» **Provided data**
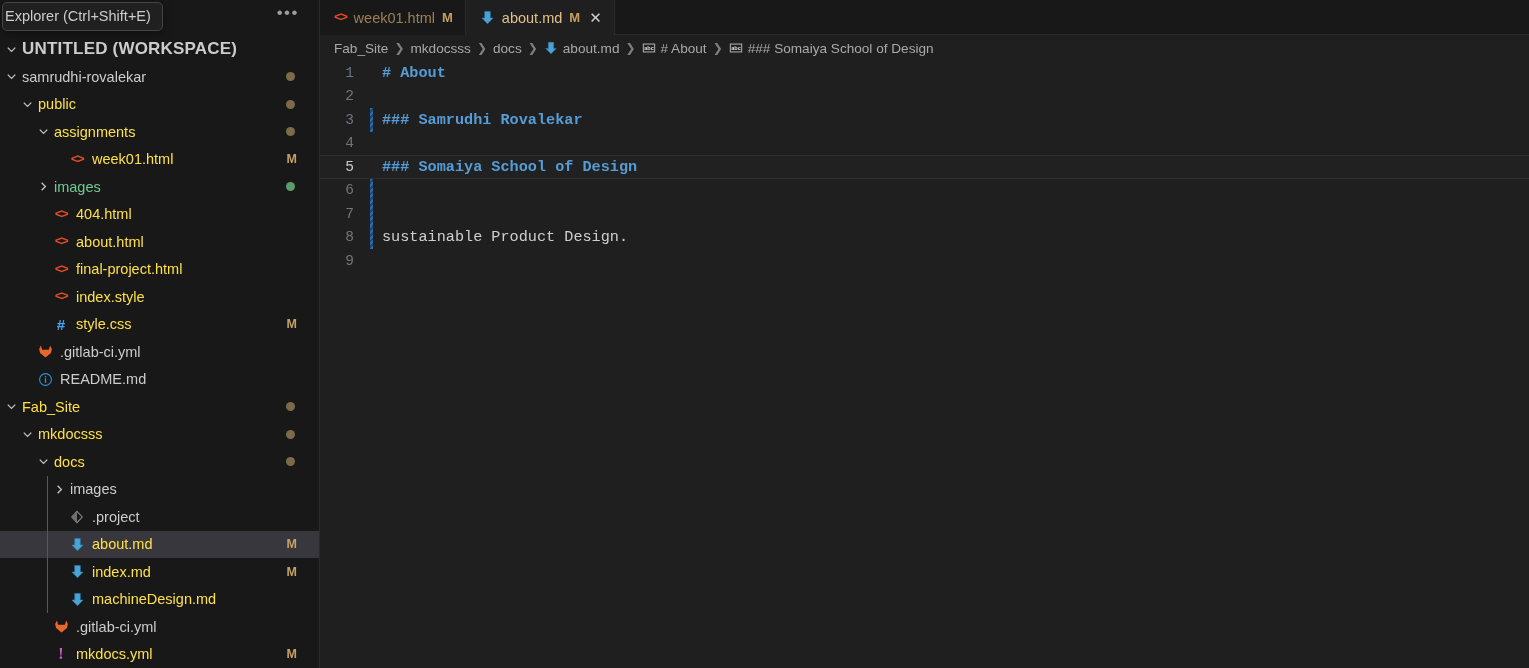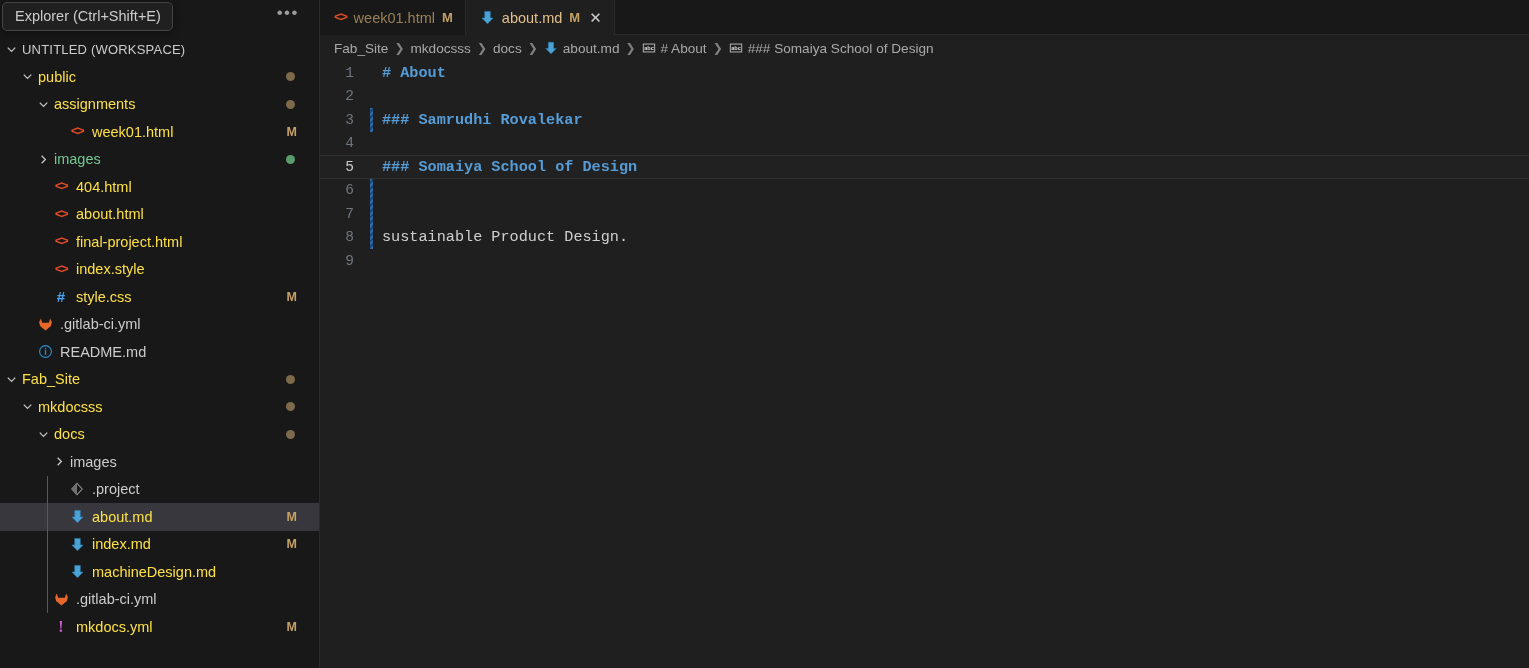--- a/index.html
+++ b/index.html
@@ -24,21 +24,21 @@
     height: 35px; position: relative;
   }
   #explorer-tooltip {
     position: absolute;
     left: 2px; top: 2px;
     background: #202020;
     border: 1px solid #454545;
     border-radius: 5px;
     color: #cccccc;
     font-size: 14.5px;
-    padding: 4px 11px 5px 12px;
+    padding: 4px 11px 5px 2px;
     line-height: 18px;
     white-space: nowrap;
     box-shadow: 0 2px 8px rgba(0,0,0,0.45);
   }
   #sidebar-more {
     position: absolute; right: 20px; top: 6px;
     color: #9d9d9d; font-size: 17px; letter-spacing: 1.5px;
     line-height: 14px;
     cursor: pointer;
   }
@@ -49,22 +49,22 @@
     align-items: center;
     position: relative;
     font-size: 14.5px;
     color: #cccccc;
     cursor: pointer;
     white-space: nowrap;
     padding-right: 8px;
   }
   .row.selected { background: #37373d; }
   .row.workspace-root {
-    font-size: 13px;
-    font-weight: normal;
+    font-size: 17px;
+    font-weight: bold;
     letter-spacing: .2px;
     color: #cccccc;
     height: 28px;
   }
   .twisty {
     width: 15px; height: 15px;
     flex: 0 0 15px;
     position: relative;
     color: #c5c5c5;
     margin-right: 3px;
@@ -184,20 +184,29 @@
   <div id="tree">
       <div class="row workspace-root">
         <span class="twisty" style="margin-left:4px;">
           <svg width="15" height="15" viewBox="0 0 16 16">
             <path d="M4 6 l4 4 l4 -4" fill="none" stroke="#c5c5c5" stroke-width="1.4"></path>
           </svg>
         </span>
         <span class="label">UNTITLED (WORKSPACE)</span>
       </div>
       <div class="row">
+        <span class="twisty" style="margin-left:4px;">
+          <svg width="15" height="15" viewBox="0 0 16 16">
+            <path d="M4 6 l4 4 l4 -4" fill="none" stroke="#c5c5c5" stroke-width="1.4"></path>
+          </svg>
+        </span>
+        <span class="label c-white">samrudhi-rovalekar</span>
+        <span class="dot mod"></span>
+      </div>
+      <div class="row">
         <span class="twisty" style="margin-left:20px;">
           <svg width="15" height="15" viewBox="0 0 16 16">
             <path d="M4 6 l4 4 l4 -4" fill="none" stroke="#c5c5c5" stroke-width="1.4"></path>
           </svg>
         </span>
         <span class="label c-mod">public</span>
         <span class="dot mod"></span>
       </div>
       <div class="row">
         <span class="twisty" style="margin-left:36px;">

» **Written task**
What you return must be an exact retyping of the lines above starting at the line with "color: #9d9d9d; font-size: 17px;" and ending at the line with "flex: 0 0 15px;", and nothing besides.

» **Exercise answer**
     color: #9d9d9d; font-size: 17px; letter-spacing: 1.5px;
     line-height: 14px;
     cursor: pointer;
   }
@@ -49,22 +49,22 @@
     align-items: center;
     position: relative;
     font-size: 14.5px;
     color: #cccccc;
     cursor: pointer;
     white-space: nowrap;
     padding-right: 8px;
   }
   .row.selected { background: #37373d; }
   .row.workspace-root {
-    font-size: 13px;
-    font-weight: normal;
+    font-size: 17px;
+    font-weight: bold;
     letter-spacing: .2px;
     color: #cccccc;
     height: 28px;
   }
   .twisty {
     width: 15px; height: 15px;
     flex: 0 0 15px;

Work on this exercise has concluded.